Study on Protective Mechanism of Dexmedetomidine on Cerebral Injury in Sepsis Model Rats Based on SIRT 1/ Akt/GSK3β/β-catenin Signaling Pathway / 中国药房

OBJECTIVE：To in vestigate the effects of dexmedetomidine （Dex）on SIRT 1/Akt/GSK3β/β-catenin signaling pathway in cerebral injury of sepsis model rats ，and explore the mechanism of its protecitve effect on cerebral injury.
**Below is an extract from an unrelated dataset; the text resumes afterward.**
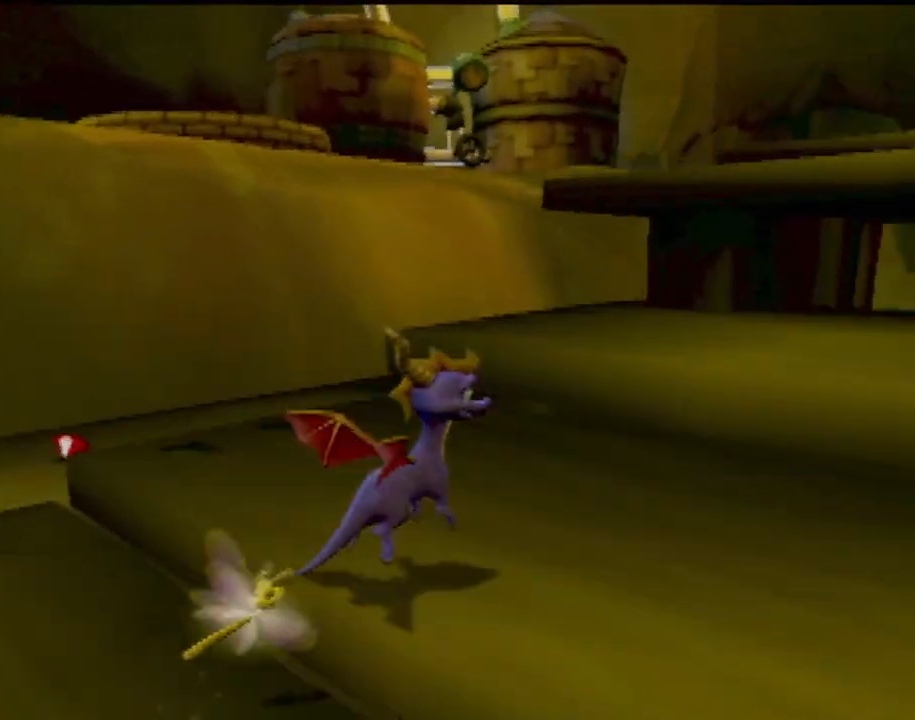
{"buttons": [], "left_stick": "up", "events": [[200, "left_stick", "up"]]}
METHODS ： A total of 80 male SD rats were randomly divided into sham operation group （Sham group ），sepsis group （CLP group ），CLP+Dex group（10 μg/kg Dex），CLP+Dex+Sirtinol group （10 μg/kg Dex+2 μL/100 g SIRT 1 inhibitor sirtinol ），with 20 mice in each group. Two hours before modeling ，CLP+Dex+Sirtinol group was injected with sirtinol via lateral ventricle. Sepsis model was induced by cecal ligation and perforation in each group （in sham group ，only operation was performed but no ligation was performed）. At 0，3，6 h after modeling ，CLP+Dex group and CLP+Dex+Sirtinol group were given Dex （10 μg/kg） intraperitoneally，Sham group and CLP group were given constant volume of normal saline intraperitoneally. Cerebral tissue water content，Evans blue （EB）content，apoptosis in cerebral cortex ，the levels of IL- 1β and TNF-α in cerebral tissue as well as the protein expression of SIRT 1，p-Akt，p-GSK3β and β-catenin in hippocampus were detected 24 h after last medication. RESULTS ： Compared with Sham group ，cerebral tissue water content ，EB content ，the number of apoptotic cells in cerebral cortex as well as the levels of IL- 1β and TNF-α in cerebral tissue were increased significantly（P＜0.05），while the protein expression of SIRT 1， p-Akt，p-GSK3β and β-catenin in hippocampus were decreased significantly （P＜0.05）. Compared with CLP group ，cerebral tissue water content ，EB content ，the number of apoptotic cells in cerebral cortex as well as the levels of IL- 1β and TNF-α in cerebral tissue were decreased significantly in CLP+Dex group （P＜0.05），while the protein expression of SIRT 1，p-Akt，p-GSK3β and β-catenin in hippocampus were increased significantly （P＜0.05）. Sirtinol could significantly reverse the above-mentioned cerebral protection and factor regulation effects of Dex （P＜0.05）. CONCLUSIONS ：Dex can protect the cerebral tissue of sepsis model rats，which may play an anti-inflammatory and anti-apoptotic role by activating SIRT 1/Akt/GSK3β/β-catenin signaling pathway ，so as to reduce cerebral edema ，protect blood-brain barrier and reduce cerebral injury.